Findings of the study suggest that children with above-average intelligence levels were less likely to be “at risk for” or present with clinically significant behaviour problems. Chen et al. in 2006 concluded that given any maternal IQ, the higher IQ child is always at lower risk for behaviour and other issues than the more down IQ child. Among children with similar IQ, maternal IQ does not explain much of the variation in child behaviour, neuropsychological

function or achievement. The findings of the current study can be supported by the research conducted by Gau et al. in 2008. They found that children with Down ’s syndrome demonstrated significantly more severe symptoms of a wide range of behavioural problems than normal children, such as attention problems, delinquency, social problems, somatic complaints, thought problems, and withdrawal.

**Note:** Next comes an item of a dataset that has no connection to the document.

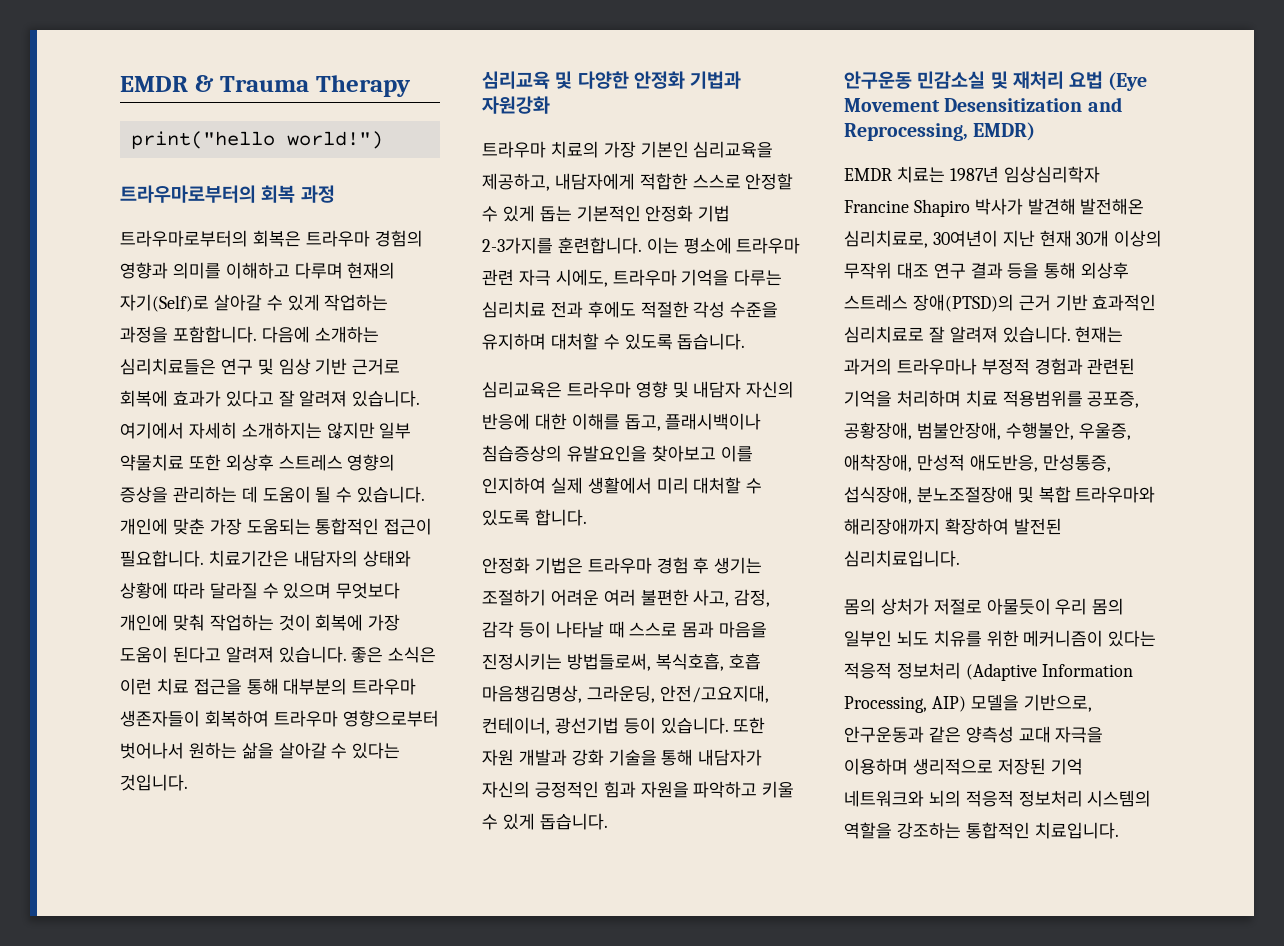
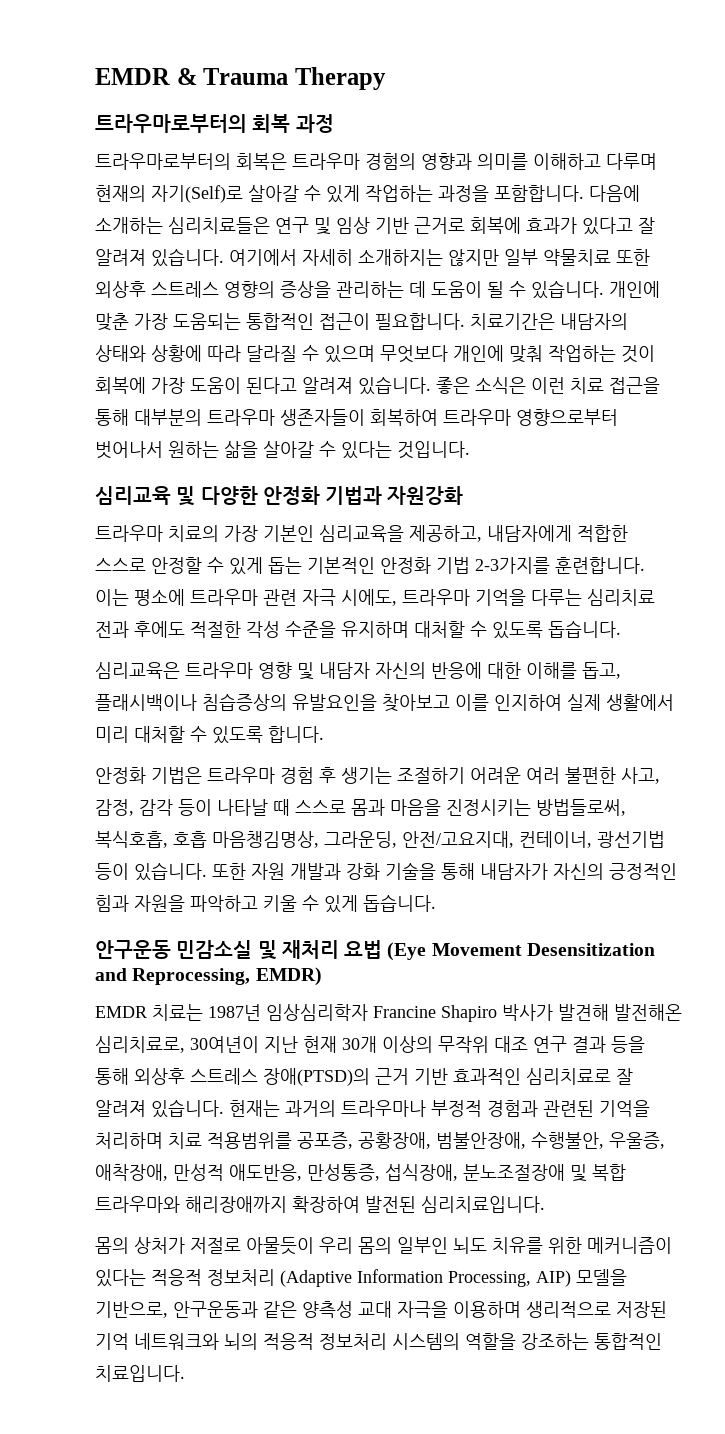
[130,131,383,149] // print("hello world!") -> (386, 78) none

Research conducted by to evaluate the mental health, behaviour, and intellectual abilities of people with Down’s syndrome supports the present study findings related to gender differences. According to results, 33 per cent of male children with Down’s syndrome experienced behaviour problems related to hyperactivity. Behavioural issues such as self-injurious behaviour and aggressive behaviour were more common in males than females with down’s syndrome. It has been well documented that, when faced with cognitive or intellectual challenges, children with Down syndrome are more likely than developmentally-matched children to avoid the tasks with both positive and negative behaviours. Most often, younger children refuse to look at a job, struggle out of chairs, or show sudden crying behaviour; older children with Down’s syndrome are known to recruit social strategies (clapping hands, blowing bubbles to engage the experimenter and distract them from the task at hand.

Conclusion

The findings of the present investigation revealed that the prevalence of behaviour problems among children with Down’s syndrome is higher than normal children. Percentages of behavioural problems among normal and Down’s syndrome. It is being said, Down’s syndrome does appear to have a distinct cognitive phenotype Channell et al. 2021. It is also concluded that children with lower IQ levels show more behavioural problems than children with higher IQ levels. Significant gender differences are also calculated from the Down’s syndrome population.

Interventions can be planned for such children in order to overcome their behavioral problems. In future, behavioral problems can also be discovered with other developmental disorders. Identifying the children with Down syndrome with neglecting and ignored parenting would allow us to study the prevalence of behavioral problems in them. In Pakistan, the society stigmatizes such Down syndrome children just because of intellectual disability. Neglecting attitudes of significant others as well as society leads to behavioral problems. This study opens the door for clinicians and psychologists to implement therapeutic intervention plans and counseling not only for such children but also for the society and caregivers.